Having been foiled by two Kyrgyz border crossings so far (the Badakhshan region being closed and this) and with recent shootings reported at the sole remaining one (at Batken near Khujand) not to mention a long way to get there (including the “Tunnel of Death” and more scary driving) through more of Tajikistan than I had been planning on, I’m thinking - though it’s not final – of flying instead, to Almaty, Kazakhstan. I could go to Bishkek and/or more of Kyrgystan from there if I get bored. Anyway, it’s the Kyrgyz side’s fault that this border was closed, so if they don’t want me there…. (Just kidding. Closed borders are all part of the adventure, but at present there’s a limit to the miles of shared taxis over mountains that I want to stomach.)

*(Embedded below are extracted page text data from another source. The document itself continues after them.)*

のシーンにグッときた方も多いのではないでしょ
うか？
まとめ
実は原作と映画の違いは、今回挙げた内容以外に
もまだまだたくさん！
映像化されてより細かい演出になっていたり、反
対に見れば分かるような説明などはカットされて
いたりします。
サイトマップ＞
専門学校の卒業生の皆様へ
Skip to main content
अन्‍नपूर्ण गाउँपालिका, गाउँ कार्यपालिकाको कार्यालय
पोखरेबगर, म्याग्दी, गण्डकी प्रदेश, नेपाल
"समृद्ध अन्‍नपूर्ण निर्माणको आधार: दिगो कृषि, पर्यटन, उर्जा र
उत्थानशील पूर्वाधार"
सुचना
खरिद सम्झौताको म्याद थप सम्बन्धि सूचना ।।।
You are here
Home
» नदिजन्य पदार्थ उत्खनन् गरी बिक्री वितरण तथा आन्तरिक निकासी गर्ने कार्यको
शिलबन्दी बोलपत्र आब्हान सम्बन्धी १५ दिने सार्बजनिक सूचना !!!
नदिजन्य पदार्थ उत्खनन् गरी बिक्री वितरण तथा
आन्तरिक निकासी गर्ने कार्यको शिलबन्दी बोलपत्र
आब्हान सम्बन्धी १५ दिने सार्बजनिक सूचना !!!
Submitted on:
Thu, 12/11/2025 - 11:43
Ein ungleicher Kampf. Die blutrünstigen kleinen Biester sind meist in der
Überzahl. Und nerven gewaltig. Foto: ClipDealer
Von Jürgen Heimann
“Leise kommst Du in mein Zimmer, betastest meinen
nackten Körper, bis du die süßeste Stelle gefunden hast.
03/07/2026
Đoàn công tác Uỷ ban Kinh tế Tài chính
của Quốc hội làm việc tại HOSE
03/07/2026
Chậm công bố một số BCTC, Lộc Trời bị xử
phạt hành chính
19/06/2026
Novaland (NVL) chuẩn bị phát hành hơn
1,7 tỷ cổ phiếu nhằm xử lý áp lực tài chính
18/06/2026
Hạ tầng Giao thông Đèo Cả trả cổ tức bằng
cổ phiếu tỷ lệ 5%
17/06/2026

You’d never guess the people you meet in places like Tajikistan. I talked (in both of our broken Russian) to an Egyptian marshrutka driver, me about where I was from and him about the beaches in Egypt and how Tajiks are stupid; he was surprised I didn’t speak Arabic based on my looks. (The taxi driver from Garm, meanwhile, like most people, had a hard time believing that I wasn’t Jewish, having brought it up out of nowhere.) Through one of my recently made expat friends, I met a 17-year-old extreme upper echelon Tajik guy, but the nature of his family’s enterprise can’t really be mentioned here… And then there’s the American military contingent, who are doing something along the lines of training the Tajiks to stop weapons- and people-smuggling into Afghanistan.

And lest I feel like my adventure is very grand, I just met a couple in my hostel who have more or less biked all the way here from Vietnam. I told them that was amazing. The modest response? “Lots of people are doing it.”

Posted from Dushanbe, Districts of Republican Subordination, Tajikistan.